I found the Combative Sport Center without much problem. (Mapquest really kicks butt, and I can’t remember what it was like to travel without it.) Their school is in back of a Red Cross; they have a nice big space and even have carpeted the pillars in the middle of the room. Nice touch! I met Ethan Day first, a brown belt who runs the school along with brown belt Dave Durnil and purple belts Andy Wefald and Joe Wilk. Joe wasn’t there, but Dave, Ethan, and Andy were super friendly and seemed excited to have me visit and post about them here, as you will see from the picture. They view their school as “a BJJ oasis in the middle of Kansas,” and it’s a tight knit group. See my training journal for more details about what we worked on.

And here are some pics of the group. The first one shows Dave, Ethan, Andy and me on the top row and Jeff and Hector, my training partners, on the bottom. The other is the whole group voguing, though I doubt that's how they'd describe what they are doing. Nothing against Madonna, or anything, but you know how it is. Thanks to everyone for a great time!



I left before the class was completely over. My mother is going into surgery tomorrow and I wanted to talk to her before she went to sleep; she had to report to the hospital at 7 this morning. I’m hanging out in a Comfort Inn and think I’ve decided to just drive straight through to Denver today and tomorrow. I was thinking about stopping in Wichita to train, but that takes me south of I-70, and I am excited to see Lacey and get to Colorado.

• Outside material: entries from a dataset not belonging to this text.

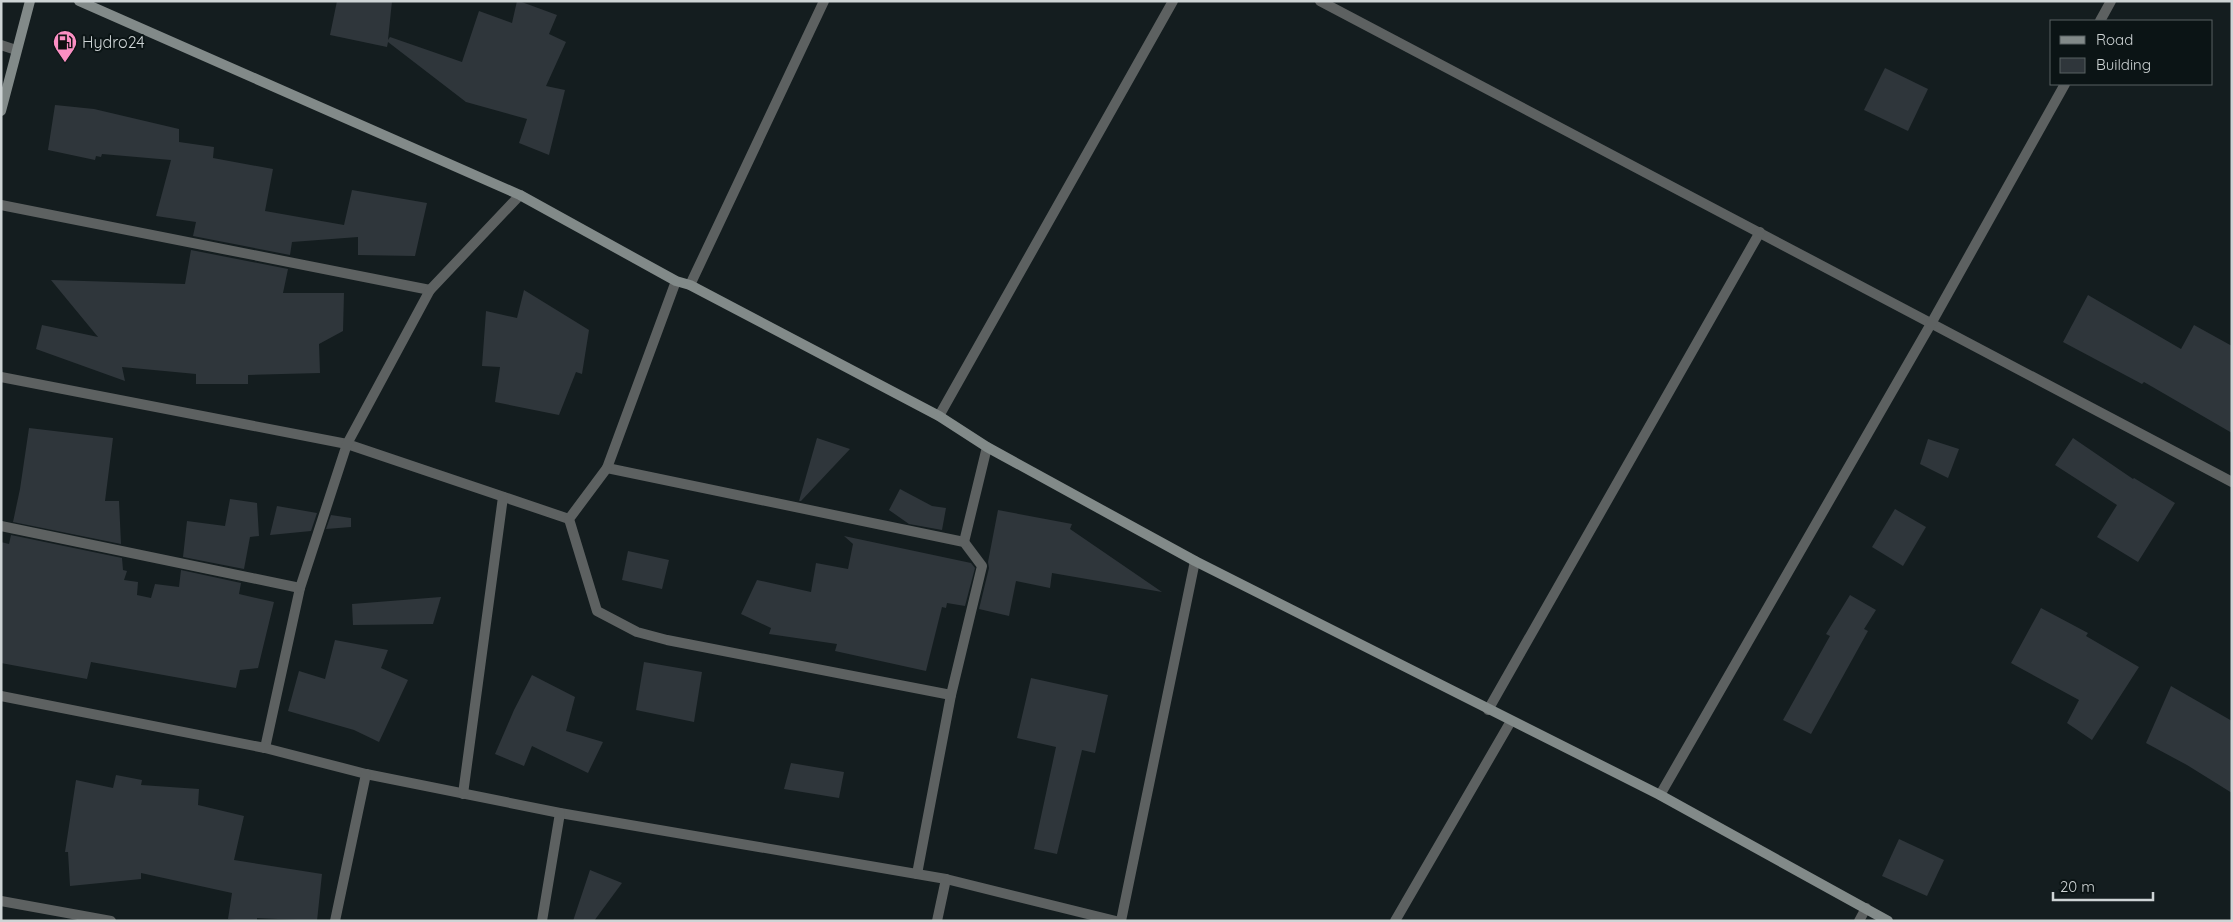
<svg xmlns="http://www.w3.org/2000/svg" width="2233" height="922" font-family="Quicksand,sans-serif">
<rect width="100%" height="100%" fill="#141d1f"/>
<g fill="#2f363b">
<polygon points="337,1 392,1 388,40 390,37 462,62 479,11 512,23 517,1 519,1 557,15 549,34 566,42 546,86 565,90 549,155 519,143 527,119 466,102 388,42 387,47 330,35"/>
<polygon points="1885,68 1928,89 1908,131 1864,110"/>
<polygon points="55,105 94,109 179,129 179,142 214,147 213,158 273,169 265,211 344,225 352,190 427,203 415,256 358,255 358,237 292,242 290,255 193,236 196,222 156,216 171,160 102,154 101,157 96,156 95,160 48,150"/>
<polygon points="191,250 288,269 283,293 344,293 343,331 319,344 320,373 248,375 248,384 196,384 196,374 122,367 125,381 36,349 42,325 98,337 51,280 185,284"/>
<polygon points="524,290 589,330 582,374 576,372 559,415 495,402 500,367 482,366 486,311 517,318"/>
<polygon points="2088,295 2181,349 2194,325 2232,346 2232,433 2144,382 2142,384 2063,342"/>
<polygon points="29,428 113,438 105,501 119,501 121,544 13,522 20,489"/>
<polygon points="817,438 850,449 801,501 799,501"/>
<polygon points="2073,438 2133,479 2134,478 2175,503 2138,562 2097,537 2117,505 2055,465"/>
<polygon points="1928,439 1959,449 1948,478 1920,464"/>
<polygon points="900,489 932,506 946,508 942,530 909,524 889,510"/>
<polygon points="230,499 257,503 259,536 250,537 244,569 183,557 187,521 225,526"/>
<polygon points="277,506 317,513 311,531 270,535"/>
<polygon points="1895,509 1926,527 1903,566 1872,547"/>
<polygon points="998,510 1072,524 1070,529 1162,592 1052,573 1050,588 1016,581 1009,616 979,609 989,568 988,562"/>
<polygon points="331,515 351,518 351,527 326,529"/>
<polygon points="11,535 122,558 123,570 127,571 124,580 138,582 137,595 151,598 155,584 179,587 181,570 241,583 239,594 274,602 258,668 240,670 236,688 91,662 87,679 1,663 1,542 9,544"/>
<polygon points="844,536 971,563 975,568 965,606 947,603 946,608 942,607 926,671 835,651 837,644 769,634 771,628 741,614 757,580 811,592 816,563 848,569 853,544"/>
<polygon points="628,551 669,560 662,589 622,580"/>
<polygon points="1850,595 1876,610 1864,629 1868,631 1811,734 1783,720 1830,636 1826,634"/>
<polygon points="441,597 433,624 353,625 352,604"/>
<polygon points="2041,608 2088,633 2086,636 2139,667 2092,740 2067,723 2079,700 2011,663"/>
<polygon points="335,640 388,650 381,668 408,680 379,742 354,730 288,711 299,671 325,679"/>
<polygon points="644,662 702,672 694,722 636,710"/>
<polygon points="532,675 575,697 566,731 603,742 588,773 532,746 524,766 495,754 514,710"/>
<polygon points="1031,678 1108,695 1095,753 1082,750 1057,854 1034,849 1056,747 1017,738"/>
<polygon points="2171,686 2232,721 2232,793 2187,765 2146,743"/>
<polygon points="791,763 844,772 839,798 784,789"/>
<polygon points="116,775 142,780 141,785 199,789 198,805 244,816 234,860 322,874 317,921 257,918 257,921 243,921 228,919 232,893 141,873 141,879 70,886 68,852 65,852 76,780 113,788"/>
<polygon points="1899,839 1944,860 1927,896 1882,876"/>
<polygon points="590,870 622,883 594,921 573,921"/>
</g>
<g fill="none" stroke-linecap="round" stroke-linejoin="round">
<g stroke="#5d6161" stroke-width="10">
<polyline points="1320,1 2232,482"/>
<polyline points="2100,21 2111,1"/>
<polyline points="1,45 16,50"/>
<polyline points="1,205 430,290"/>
<polyline points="676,281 607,468 964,542 982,566 951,695 917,874"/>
<polyline points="690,285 824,1"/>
<polyline points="1,377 347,444 569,519"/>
<polyline points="939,416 1173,1"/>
<polyline points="607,468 569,519 597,611 637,632 667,640 951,695"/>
<polyline points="1,526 300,588 265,748"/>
<polyline points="964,542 987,447"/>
<polyline points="300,588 347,444 430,290 520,195"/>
<polyline points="1,696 265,748 366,774 560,813 946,879 1116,921"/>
<polyline points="1488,710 1760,232"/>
<polyline points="463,794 503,497"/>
<polyline points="1660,795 1932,322 2065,84"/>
<polyline points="1,901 111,921"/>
<polyline points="335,921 366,774"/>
<polyline points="542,921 560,813"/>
<polyline points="937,921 946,879"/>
<polyline points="1121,921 1195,561"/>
<polyline points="1395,921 1511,721"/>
<polyline points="1859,921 1866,908"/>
</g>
<g stroke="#828a89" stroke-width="10">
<polyline points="79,1 520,195 676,281 690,285 939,416 987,447 1195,561 1660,795 1888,921"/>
<polyline points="1,111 30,1"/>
</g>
</g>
<defs>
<g id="fuel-pin" transform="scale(1.25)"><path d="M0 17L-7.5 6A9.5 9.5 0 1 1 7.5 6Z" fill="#fb8fc3" stroke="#0b1415"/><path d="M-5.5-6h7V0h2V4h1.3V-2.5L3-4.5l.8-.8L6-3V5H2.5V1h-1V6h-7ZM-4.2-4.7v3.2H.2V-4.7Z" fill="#111"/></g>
</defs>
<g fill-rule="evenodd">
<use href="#fuel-pin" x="65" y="42"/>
</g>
<g text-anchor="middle" stroke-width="4" stroke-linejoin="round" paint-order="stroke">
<g font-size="16" fill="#ced4d5" stroke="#0b1415" text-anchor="start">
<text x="82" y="48">Hydro24</text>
</g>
</g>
<rect width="2233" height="922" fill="none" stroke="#ced4d5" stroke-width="5"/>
<rect x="2050" y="20" width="162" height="65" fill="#0b1415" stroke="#596162"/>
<rect x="2060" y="36" width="25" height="8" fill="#828a89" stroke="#596162"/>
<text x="2096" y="45" font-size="15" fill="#ced4d5">Road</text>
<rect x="2060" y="58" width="25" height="15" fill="#2f363b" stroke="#596162"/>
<text x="2096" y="70" font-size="15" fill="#ced4d5">Building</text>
<path d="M2053 892v8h100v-8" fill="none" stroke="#ced4d5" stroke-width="2.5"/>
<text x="2060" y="892" font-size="15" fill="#ced4d5" stroke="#0b1415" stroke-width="4" paint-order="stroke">20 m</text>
</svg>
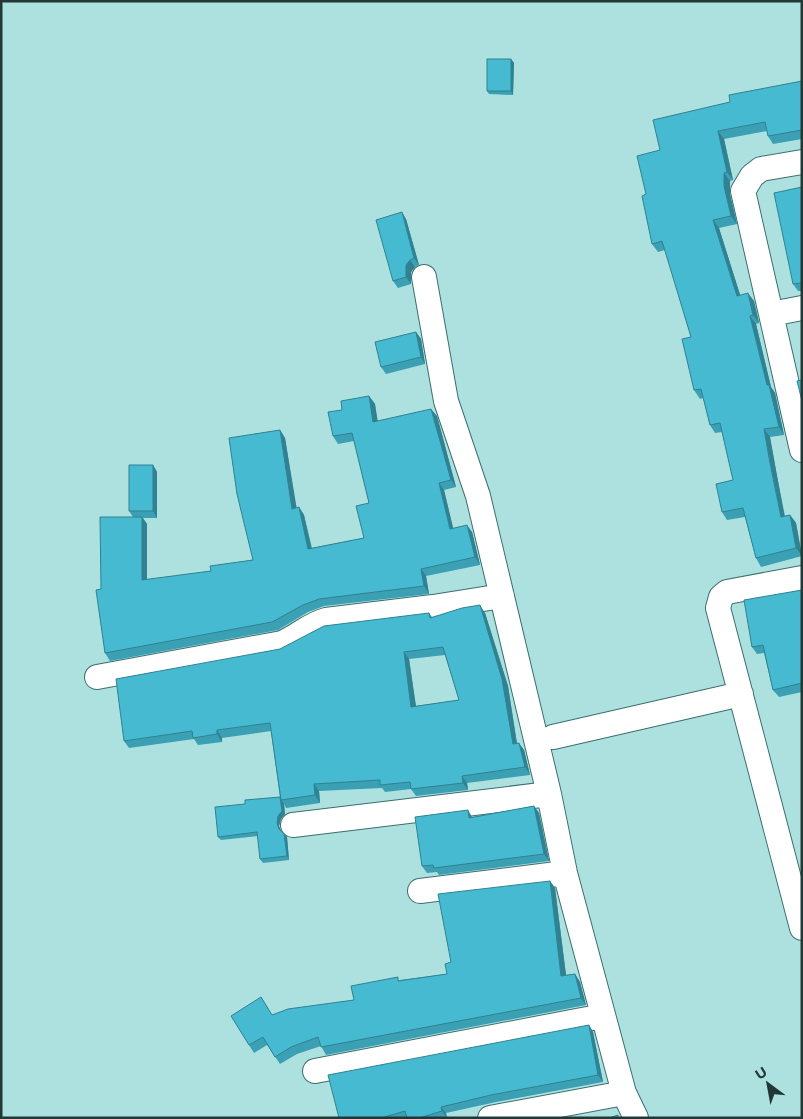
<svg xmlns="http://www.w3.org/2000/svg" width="803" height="1119" font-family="Montserrat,sans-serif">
<rect width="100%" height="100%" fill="#ace1df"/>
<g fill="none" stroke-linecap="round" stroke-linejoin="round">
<defs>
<path id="minor" d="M802,162L761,169L752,176L743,191L802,450
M424,277L446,401L478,496L549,794L565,873L624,1093L636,1118
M771,314L802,308
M802,578L727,592L721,597L718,608L802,928
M97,677L282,643C298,636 310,624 326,620L433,607L502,596
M553,737L741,694
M293,825L549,794
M420,891L565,873
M315,1071L603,1016
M490,1118L624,1093"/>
</defs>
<!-- minor casing -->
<use href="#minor" stroke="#3c6f6d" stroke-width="26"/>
<!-- minor -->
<use href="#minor" stroke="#fff" stroke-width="24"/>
</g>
<!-- wall -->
<path fill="#3ba0b3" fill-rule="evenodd" d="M511,59L514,63L513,95L489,94L487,91Z
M802,81V139L773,144L768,136L767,131L724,139L733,180L730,181V194L737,224L719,228L740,295L754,301L759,323L756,324L771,387L775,393L784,435L770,437L776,471L785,516L790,515L796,523L802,556L761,567L756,558L745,517L727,520L722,512L733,480L722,432L715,433L710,425L703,398L700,399L694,390L691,337L665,250L658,252L652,244L646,194L660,150L730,102Z
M802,187V291H798L793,284Z
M406,219L419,265L415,267L411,272V284L398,288L393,281Z
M416,332L421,339L425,364L386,374L381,367Z
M369,396L375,404L377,421L437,416L456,487L444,490L453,528L472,532L480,565L426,576L429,594L324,606L308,612L278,630L110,661L105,653L101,589L133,517L129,511L153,465L157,472V518H143L147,524V580L211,571L253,560L280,430L285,438L296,508L299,507L304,515L312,548L364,538L369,503L354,441L338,444L333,436L342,410Z
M802,590V692L779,697L773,690L764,653L757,654L752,647Z
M429,613L432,617L485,613L508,686L517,743L524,750L530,775L467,783L468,790L416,796L411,789L385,792L382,788L319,791L320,803L286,808L284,804L285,814L281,819L279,826L281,831L287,837L289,860L263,863L260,859L258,836L221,840L218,837L245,804L280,797L271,731L222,738V742L198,745L194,739L129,748L124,741L280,649ZM445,655L459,700L416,706L409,659Z
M534,806L539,813L549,861L439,875L437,872L427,873L422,866L473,817Z
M550,881L555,888L566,975L575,974L580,982L586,1005L326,1055L321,1046L297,1054L280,1064L267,1045L254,1053L249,1045L261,997L272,1015L354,1000L400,980L447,974L451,962Z
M589,1025L593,1032L603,1082L496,1102L446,1113L447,1118H339Z"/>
<!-- shaded-wall -->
<path fill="#308292" d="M511,59L514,63L513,95L511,91Z
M718,131L724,139L733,180L727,172Z
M724,173L730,181V194L737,224L731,216L724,186Z
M402,212L406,219L419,265L414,258Z
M713,220L719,228L743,304L737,296Z
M410,260L415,267L411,272V284L406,277V265Z
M748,293L754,301L759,323L753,315Z
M750,316L756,324L771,387L775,393L784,435L779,427L767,385Z
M416,332L421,339L425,364L421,357Z
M369,396L375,404L379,429L373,422Z
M431,409L437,416L456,487L451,480Z
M764,429L770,437L786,525L781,517Z
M280,430L285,438L298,516L292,509Z
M153,465L157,472V518L153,511Z
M439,483L444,490L455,536L450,529Z
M299,507L304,515L313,556L308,549Z
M790,515L796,523L802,556L796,548Z
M142,517L147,524V588L142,580Z
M467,525L472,532L480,565L475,557Z
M421,569L426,576L429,594L424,586Z
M480,605L485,613L508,686L518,751L513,744Z
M404,652L409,659L417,714L411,707Z
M217,730L222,738V742L217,734Z
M519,743L524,750L530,775L525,767Z
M462,776L467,783L468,790L463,783Z
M314,784L319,791L320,803L315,795Z
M281,800L284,804L285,814L281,819L279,826L282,833L279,829L277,823Z
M534,806L539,813L549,861L544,854Z
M468,810L472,817L469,818Z
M284,834L287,837L289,860L287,856Z
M550,881L555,888L567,983L561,976Z
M575,974L580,982L586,1005L581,998Z
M589,1025L593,1032L603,1082L598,1075Z
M441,1107L446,1113L447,1118L442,1111Z"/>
<!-- building -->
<path fill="#45bad0" stroke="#308292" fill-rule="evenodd" d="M487,59H511V91H487Z
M802,81V130L768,136L765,122L718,131L727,172L724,173V186L731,216L713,220L737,296L748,293L753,315L750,316L767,385H769L779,427L764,429L770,463L781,517L790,515L796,548L756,558L743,508L722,512L716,484L733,480L720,423L710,425L701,389L694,390L682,339L691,337L662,241L652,244L642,196L646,194L637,156L660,150L653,120L730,102L729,95Z
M802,187V284L801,283L793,284L774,193Z
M402,212L414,258L410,260L406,265V277L393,281L376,220Z
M416,332L421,357L381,367L375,342Z
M802,380V401L797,381Z
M369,396L373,422L431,409L451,480L439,483L450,529L467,525L475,557L421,569L424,586L319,599L303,605L272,622L105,653L96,590L101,589L100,517H142V580L211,571L210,566L253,560L237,494L229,438L280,430L292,509L299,507L308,549L364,538L356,506L369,503L352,433L333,436L328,412L342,410L341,401Z
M129,465H153V511H129Z
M802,590V683L773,690L763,645L752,647L744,600Z
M480,605L502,679L513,744L519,743L525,767L462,776L463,783L411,789L410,782L380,785V780L314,784L315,795L281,800L270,723L217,730V734L193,738L192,731L124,741L116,679L280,649L324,626L429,613L430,618L462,608ZM443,647L459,700L411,707L404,652Z
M280,797L282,811L278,816L277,823L279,829L284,834L287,856L260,859L257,832L218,837L215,807L245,804V800Z
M534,806L544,854L434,868L433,865L422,866L415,817L468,810L469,818Z
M550,881L561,976L575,974L581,998L321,1047L318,1037L291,1047L275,1057L263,1037L249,1045L231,1016L261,997L272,1015L288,1009L354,1000L351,986L398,977V981L447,974L445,964L451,962L438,894Z
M589,1025L598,1075L491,1095L441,1107L442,1111L419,1118H407L405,1111L381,1118H339L328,1075Z
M618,1115V1118H609Z"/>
<!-- border -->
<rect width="803" height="1119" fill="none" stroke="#223837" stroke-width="5"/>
<!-- north arrow -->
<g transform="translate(768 1084) rotate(328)" stroke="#ace1df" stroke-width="4" paint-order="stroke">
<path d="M0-4L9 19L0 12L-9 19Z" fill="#223837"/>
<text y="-8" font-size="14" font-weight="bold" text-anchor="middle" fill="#223837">U</text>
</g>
</svg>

Plus, I have seen signs for a Russell Stover outlet store! Two actually; I passed one, and one is yet to come. I don’t know if this means they sell candy that is slightly irregular or what, but this chick (imagine me pointing to myself right now) is going to find out!


*This was along with my friend PT, who is now a successful physician with a successful physician wife and a cute toddler son who, I’m sure, is preternaturally intelligent and probably already accurately diagnosing and treating his little friends’ boo-boos. I have no home, no job, no husband or children, and no clue what I’m going to do tomorrow, let alone for the rest of my life. Oh, and I live out of my car, eating beef jerky and pretzels with one hand while steering with the other. (I bet all my high school classmates are feeling pretty stupid right about now.)